Their Brazilian-modern-inspired residence was designed by architect Shaun Lockyer after they bought the 1700sq m waterfront in 2014 for $9.5m.
Meanwhile, hedge fund manager Rob Luciano and his wife Samantha have emerged as the $18m buyers of the Balmoral Slopes residence of Siobhan Downe, the former wife of veteran Macquarie executive Andrew Downe. Luciano, the head of VGI Partners, exchanged before the pandemic impacted on the Mosman property merry-go-round. Downe’s sale ranks among the top five in Sydney this year. The list is topped by the mystery $22m sale of the Palm Beach trophy home of the late media legend Sam Chisholm.
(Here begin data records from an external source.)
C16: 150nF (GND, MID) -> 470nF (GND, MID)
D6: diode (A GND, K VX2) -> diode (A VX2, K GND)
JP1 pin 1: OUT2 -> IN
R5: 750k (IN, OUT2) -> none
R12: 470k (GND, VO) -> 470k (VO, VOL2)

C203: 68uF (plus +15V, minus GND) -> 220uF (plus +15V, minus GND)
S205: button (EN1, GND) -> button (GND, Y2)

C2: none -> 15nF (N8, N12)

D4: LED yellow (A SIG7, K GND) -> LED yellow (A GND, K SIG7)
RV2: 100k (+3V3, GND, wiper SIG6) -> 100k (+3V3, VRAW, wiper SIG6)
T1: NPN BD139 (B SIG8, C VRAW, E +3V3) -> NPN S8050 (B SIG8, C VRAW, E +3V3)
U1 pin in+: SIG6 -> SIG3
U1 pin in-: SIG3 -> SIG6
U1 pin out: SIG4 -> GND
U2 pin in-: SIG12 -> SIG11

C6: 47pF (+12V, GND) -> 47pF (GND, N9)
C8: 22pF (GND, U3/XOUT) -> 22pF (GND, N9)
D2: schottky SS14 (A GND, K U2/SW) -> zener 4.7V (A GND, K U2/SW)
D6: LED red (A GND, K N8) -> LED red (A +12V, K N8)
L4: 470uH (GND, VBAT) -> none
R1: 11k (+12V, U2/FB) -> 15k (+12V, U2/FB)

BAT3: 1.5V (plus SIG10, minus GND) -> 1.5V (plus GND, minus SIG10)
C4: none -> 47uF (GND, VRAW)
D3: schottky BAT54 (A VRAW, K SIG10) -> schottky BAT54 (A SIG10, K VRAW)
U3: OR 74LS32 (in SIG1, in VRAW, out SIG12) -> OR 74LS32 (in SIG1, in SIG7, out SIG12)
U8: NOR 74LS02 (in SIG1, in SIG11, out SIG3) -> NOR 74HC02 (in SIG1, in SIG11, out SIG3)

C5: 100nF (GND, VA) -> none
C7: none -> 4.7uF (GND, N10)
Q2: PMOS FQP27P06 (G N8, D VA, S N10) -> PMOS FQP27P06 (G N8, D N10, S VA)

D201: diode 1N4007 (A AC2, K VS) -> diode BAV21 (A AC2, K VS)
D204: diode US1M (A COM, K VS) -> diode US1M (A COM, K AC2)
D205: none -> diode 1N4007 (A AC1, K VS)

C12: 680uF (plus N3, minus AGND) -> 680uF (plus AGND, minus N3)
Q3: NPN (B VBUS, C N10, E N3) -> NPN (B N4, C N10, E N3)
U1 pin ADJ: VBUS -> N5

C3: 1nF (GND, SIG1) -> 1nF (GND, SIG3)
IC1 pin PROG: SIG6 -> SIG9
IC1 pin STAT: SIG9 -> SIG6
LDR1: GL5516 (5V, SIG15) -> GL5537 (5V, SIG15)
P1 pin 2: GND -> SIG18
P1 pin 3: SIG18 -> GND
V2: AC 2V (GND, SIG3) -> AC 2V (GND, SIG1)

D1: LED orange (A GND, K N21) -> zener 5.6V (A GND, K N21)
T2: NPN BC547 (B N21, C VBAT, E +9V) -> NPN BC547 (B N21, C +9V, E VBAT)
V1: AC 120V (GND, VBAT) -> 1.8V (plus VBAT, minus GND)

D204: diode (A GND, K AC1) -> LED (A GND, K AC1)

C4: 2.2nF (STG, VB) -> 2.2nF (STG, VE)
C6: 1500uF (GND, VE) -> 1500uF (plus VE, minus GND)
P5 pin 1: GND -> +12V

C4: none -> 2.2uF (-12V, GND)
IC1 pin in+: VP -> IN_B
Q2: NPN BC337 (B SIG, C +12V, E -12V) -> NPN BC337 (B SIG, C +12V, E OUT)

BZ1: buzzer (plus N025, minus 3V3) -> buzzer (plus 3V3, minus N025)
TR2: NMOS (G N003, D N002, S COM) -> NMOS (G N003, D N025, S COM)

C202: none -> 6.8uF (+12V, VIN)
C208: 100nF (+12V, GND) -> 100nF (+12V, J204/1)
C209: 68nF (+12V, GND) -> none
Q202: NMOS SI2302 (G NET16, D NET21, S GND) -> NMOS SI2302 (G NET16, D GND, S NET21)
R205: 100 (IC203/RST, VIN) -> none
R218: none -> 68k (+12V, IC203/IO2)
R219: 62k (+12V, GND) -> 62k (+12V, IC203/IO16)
The mooted buyer, Mike Cannon- Brookes, has also been touted as the $18m buyer of the German government’s Woollahra property.
Cannon fires up
Tech giant Atlasssian held its annual conference online this week instead of live in Las Vegas. The summit, on a flawless stream, was kicked off by co-founder Scott Farquhar.
Then Cannon- Brookes, sporting his go-to grey hoody, opened day two from Sydney, although in which of his many homes he’s opted to take refuge was not obvious. He and wife Annie, who have four children, have amassed a portfolio in affluent Sydney suburbs, including Double Bay, Point Piper and Palm Beach along with the Southern Highlands, costing $177m.
“We’re living in an uncertain time right now, so if any of my kids run in to the room, I apologise in advance,” Cannon-Brookes said from his home office. There was a neatly arranged set of five books, including Lonely Planet’s Atlas of Adventure. Cannon-Brookes says businesses need to embrace the new normal to thrive. “We are at the beginning of a new era of transformation.”
It was reminiscent of another era of transformation 50 years ago. “It started with IBM launching the 704 mainframe.”
Deutsch offloads
F45 founder Rob Deutsch is selling his Bronte home. The listing has views across empty Bronte Beach from its Bronte Marine Drive dress circle. Paying a 2018 high of $11.2m when upsizing from a $600,000 Bondi apartment, Deutsch, a former equities trader, renovated the home last year. The guest bedroom in the garage disappeared, replaced with an opulent cocktail bar.
Deutsch, who recently settled on a $2m Mermaid Beach bolthole, has been spending more time in the US given hopes for a US float. But that might be waylaid given the impact of the virus on the now closed F45 workout spaces.